Genetic Polymorphism: Genetic differences  that are common among organisms of the same species.
Genetic Divergence: Genetic differences that accumulate between species.

So, Population Genetics is the study of genetic polymorphism and divergence.

Gene: Roughly, gene is a genetic term meaning physical entity transmitted from parent to offspring during the reproduction process that influences heredity.

Genotype: Set of genes present in an individual.
Phenotype: Physical or biochemical expression of genotype.

Same genotype can result in different phenotype depending on environmental factors and same phenotype can result for 2 or more genotypes. Although genes do not determine complex phenotype owing to interacting genes and environmental factors, genes do determine molecular phenotypes.
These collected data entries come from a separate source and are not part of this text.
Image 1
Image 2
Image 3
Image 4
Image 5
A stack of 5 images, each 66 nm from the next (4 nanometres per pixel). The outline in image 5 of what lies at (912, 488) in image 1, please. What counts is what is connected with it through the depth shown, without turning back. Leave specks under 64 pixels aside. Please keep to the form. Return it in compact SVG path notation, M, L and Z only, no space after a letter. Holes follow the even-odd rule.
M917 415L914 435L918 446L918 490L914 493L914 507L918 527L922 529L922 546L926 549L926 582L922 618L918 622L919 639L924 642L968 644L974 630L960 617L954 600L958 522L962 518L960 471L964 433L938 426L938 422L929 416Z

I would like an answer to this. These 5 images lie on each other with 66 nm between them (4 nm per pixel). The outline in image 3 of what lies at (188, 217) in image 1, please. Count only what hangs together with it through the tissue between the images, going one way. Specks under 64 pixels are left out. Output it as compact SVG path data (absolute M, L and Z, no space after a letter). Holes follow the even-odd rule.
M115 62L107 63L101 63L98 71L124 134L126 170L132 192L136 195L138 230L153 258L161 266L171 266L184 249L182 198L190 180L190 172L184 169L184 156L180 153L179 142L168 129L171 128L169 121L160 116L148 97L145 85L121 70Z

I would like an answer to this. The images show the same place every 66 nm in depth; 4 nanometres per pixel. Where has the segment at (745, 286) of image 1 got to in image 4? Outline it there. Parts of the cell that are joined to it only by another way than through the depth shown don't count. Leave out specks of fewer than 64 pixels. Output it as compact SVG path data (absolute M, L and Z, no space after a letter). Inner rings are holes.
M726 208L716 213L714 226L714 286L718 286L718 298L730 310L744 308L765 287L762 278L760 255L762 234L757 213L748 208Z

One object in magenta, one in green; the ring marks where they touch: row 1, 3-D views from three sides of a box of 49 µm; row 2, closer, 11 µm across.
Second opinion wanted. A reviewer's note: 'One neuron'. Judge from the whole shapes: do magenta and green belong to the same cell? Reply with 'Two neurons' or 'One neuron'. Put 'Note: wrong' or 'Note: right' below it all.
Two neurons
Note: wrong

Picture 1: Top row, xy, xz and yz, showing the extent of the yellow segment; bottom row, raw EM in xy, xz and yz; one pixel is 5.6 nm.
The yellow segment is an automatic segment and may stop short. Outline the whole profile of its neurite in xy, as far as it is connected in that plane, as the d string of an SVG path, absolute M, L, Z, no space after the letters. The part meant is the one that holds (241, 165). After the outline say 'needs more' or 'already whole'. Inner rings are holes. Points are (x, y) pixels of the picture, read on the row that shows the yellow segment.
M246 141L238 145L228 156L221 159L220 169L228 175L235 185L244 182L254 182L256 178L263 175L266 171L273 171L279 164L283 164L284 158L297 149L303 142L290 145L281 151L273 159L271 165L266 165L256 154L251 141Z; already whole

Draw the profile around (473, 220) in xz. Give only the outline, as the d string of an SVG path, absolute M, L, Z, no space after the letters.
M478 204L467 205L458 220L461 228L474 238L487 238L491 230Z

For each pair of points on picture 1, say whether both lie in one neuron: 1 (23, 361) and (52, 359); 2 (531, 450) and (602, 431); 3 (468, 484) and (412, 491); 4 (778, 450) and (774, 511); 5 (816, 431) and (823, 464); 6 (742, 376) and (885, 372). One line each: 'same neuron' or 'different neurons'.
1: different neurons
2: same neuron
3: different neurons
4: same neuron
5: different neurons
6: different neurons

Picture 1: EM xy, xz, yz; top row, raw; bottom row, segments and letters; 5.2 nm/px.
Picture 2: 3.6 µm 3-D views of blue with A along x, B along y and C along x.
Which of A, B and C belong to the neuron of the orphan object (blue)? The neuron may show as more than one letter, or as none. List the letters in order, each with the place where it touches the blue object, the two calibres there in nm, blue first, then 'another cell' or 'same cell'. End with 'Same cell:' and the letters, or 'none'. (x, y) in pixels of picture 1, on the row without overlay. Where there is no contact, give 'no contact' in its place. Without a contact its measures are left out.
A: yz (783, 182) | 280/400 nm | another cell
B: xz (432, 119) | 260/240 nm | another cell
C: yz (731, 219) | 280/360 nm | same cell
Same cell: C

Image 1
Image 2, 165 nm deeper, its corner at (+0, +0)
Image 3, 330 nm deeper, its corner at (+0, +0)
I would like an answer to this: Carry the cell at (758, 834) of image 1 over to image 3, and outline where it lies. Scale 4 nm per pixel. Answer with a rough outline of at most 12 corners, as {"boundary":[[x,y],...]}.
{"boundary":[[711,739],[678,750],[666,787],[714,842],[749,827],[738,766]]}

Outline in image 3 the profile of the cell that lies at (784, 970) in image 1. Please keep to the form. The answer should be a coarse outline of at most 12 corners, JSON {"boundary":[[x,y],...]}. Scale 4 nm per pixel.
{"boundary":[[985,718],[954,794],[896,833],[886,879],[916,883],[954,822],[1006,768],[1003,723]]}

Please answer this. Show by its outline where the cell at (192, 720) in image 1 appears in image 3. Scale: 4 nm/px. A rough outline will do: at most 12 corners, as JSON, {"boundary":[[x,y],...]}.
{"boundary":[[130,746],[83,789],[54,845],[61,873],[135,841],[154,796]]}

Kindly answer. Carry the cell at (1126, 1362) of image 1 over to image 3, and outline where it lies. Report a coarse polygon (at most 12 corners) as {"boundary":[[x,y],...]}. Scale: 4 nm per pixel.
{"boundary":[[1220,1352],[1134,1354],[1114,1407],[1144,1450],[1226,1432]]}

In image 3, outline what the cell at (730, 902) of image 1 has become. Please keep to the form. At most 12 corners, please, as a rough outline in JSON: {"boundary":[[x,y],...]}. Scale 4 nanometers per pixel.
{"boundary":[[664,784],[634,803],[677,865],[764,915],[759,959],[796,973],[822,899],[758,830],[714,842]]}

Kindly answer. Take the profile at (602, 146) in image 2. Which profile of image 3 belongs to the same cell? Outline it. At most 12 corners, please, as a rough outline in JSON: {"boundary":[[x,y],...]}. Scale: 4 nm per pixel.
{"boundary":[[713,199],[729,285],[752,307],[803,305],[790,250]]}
Allele: Genes can exist in different forms or state. The alternative forms of gene are call alleles.


A gene corresponds to a specific sequence of constituents (called nucleotides) along DNA. Different sequences of nucleotides that may occur in a gene represent allele.

Transcription is the process in which sequence of nucleotides present in one DNA strand of a gene is faithfully copied into the nucleotides of RNA molecule. RNA has nucleotides A, U (instead of T in DNA), G & C.

After transcription, certain segments of the RNA transcript are removed by splicing. The eliminated segments are known as introns. The regions between the introns that remained in fully processed RNA are called exons.

In addition to splicing of exons, RNA processing also includes modifications to both ends of the RNA transcript. The fully processed RNA consitutes the messenger RNA (mRNA).


mRNA undergoes translation on ribosomes in the cytoplasm to produce polypeptide. In mRNA, each adjacent group of 3 nucleotides constitutes codon. Codon specifies the corresponding amino acids and subunits in the polypeptide chain.

Genome: The totality of DNA in a cell is the genome.

Within a cell, genes are arranged in linear order along the chromosomes. The position of a gene along the chromosome is called locus. In eukaryote, at any locus, every individual contains 2 alleles - one from mother, other from father. If both alleles are same, then the individual is called homozygous. On the other hand, if they are different, then that is called heterozygous.

Each human reproductive cell contains a complete set of 23 chromosomes. A human chromosome contains averagely 3500 genes. A cell has a genome size of approximately 3x10^9 base pairs.